Histology of Thryroid and Parathyroid Gland

• C. The parathyroid gland: yellowish in color, lie posterior or the thyroid gland. There are at least two pairs of glands but some may have as many as four pairs. The hormone it releases is parathyroid hormone (PTH) which has the opposite effect if calcitonin. It increase calcium ion levels in the blood by either activating the osteoclast, stimulating the kidney to reabsorb more calcium, or activation vitamin D production for calcium to be absorbed from food.

• D. The adrenal (suprarenal) gland: These are two glands located superiorly to the kidney and are actually two different glands within one structure.

• 1. adrenal medulla: considered part of the autonomic nervous system, it releases adrenaline or epinephrine to assist in the “fight or flight” response.

• 2. adrenal cortex: secretes steroids called corticosteroids. Aldosterone (mineralocorticoid) is secreted in response to a decrease in blood volume or blood pressure stimulating the kidneys to reabsorb more water or sodium. Another group of hormones is called the glucocorticoids which include cortisol. These hormones keep blood glucose levels high to maintain brain activity during stressful situations. They can direct lymphocytes, or decrease inflammation.

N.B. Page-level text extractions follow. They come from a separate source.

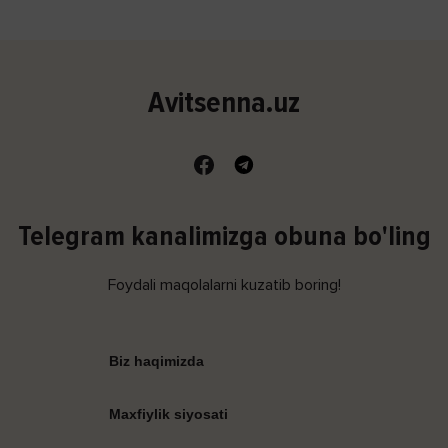
Avitsenna.uz
Telegram kanalimizga obuna bo'ling
Foydali maqolalarni kuzatib boring!
Biz haqimizda
Maxfiylik siyosati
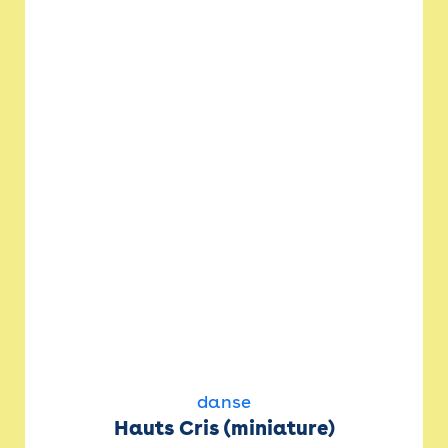
danse
Hauts Cris (miniature)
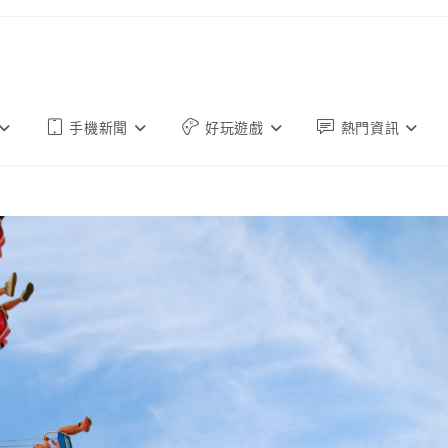
手機新聞
好玩遊戲
熱門資訊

• E. The pineal gland: also located in the brain and controlled by the hypothalamus, it is composed of endocrine cells that secrete melatonin which regulates the internal body clocks: it induces sleep.

• F. The pancreas: located in the abdominal cavity it contains endocrine cells called the islets of Langerhans that produce amino acid based hormones. The cells release insulin which stimulates absorption of glucose by tissue cells when blood glucose levels are high, and also releases glucagon that stimulates the liver to release sugar into the blood when blood glucose levels are low.

Histology of the pancreas

• G. The thymus: located in lower neck, anterior thorax, and posterior to the sternum. It secretes amino acid based hormones called thymic hormones like thymopoeitin and thymosin that stimulate T-lymphocytes to become immunocompetent.

• H. The gonads: testes and ovaries are organs that secret steroid sex hormones. Androgens released by these glands are changed into testosterone, estrogen, and progesterone. They maintain primary and secondary sex characteristics and cells involved in reproduction.

III. Other endocrine structures:• A. The heart has sensory cells in the atria that stimulate the kidneys

to produce more urine containing salt. Getting rid of the excess fluid and salt reduces excess blood volume and salt blood levels, and reduces blood pressure.

• B. The GI tract has scattered cells that release amino acid/peptide hormones chemically similar to neurotransmitters. They affect functions related to regulating digestion, blood chemistry, and blood flow.

• C. The placenta is produced only when conception occurs, it secrets hormones that prevent the uterus from getting rid of the nutrient layer to which it is attached. It also produces other steroid hormones: estrogen, progesterone, corticotropin-releasing hormone, and human chorionic gonadotropin.

• D. The kidneys release rennin which regulates blood pressure and erythropoietin which stimulates erythrocyte production.

• E. When exposed to UV rays, the skin produces a steroid hormone precursor to vitamin D. Vitamin D helps in the absorption of calcium.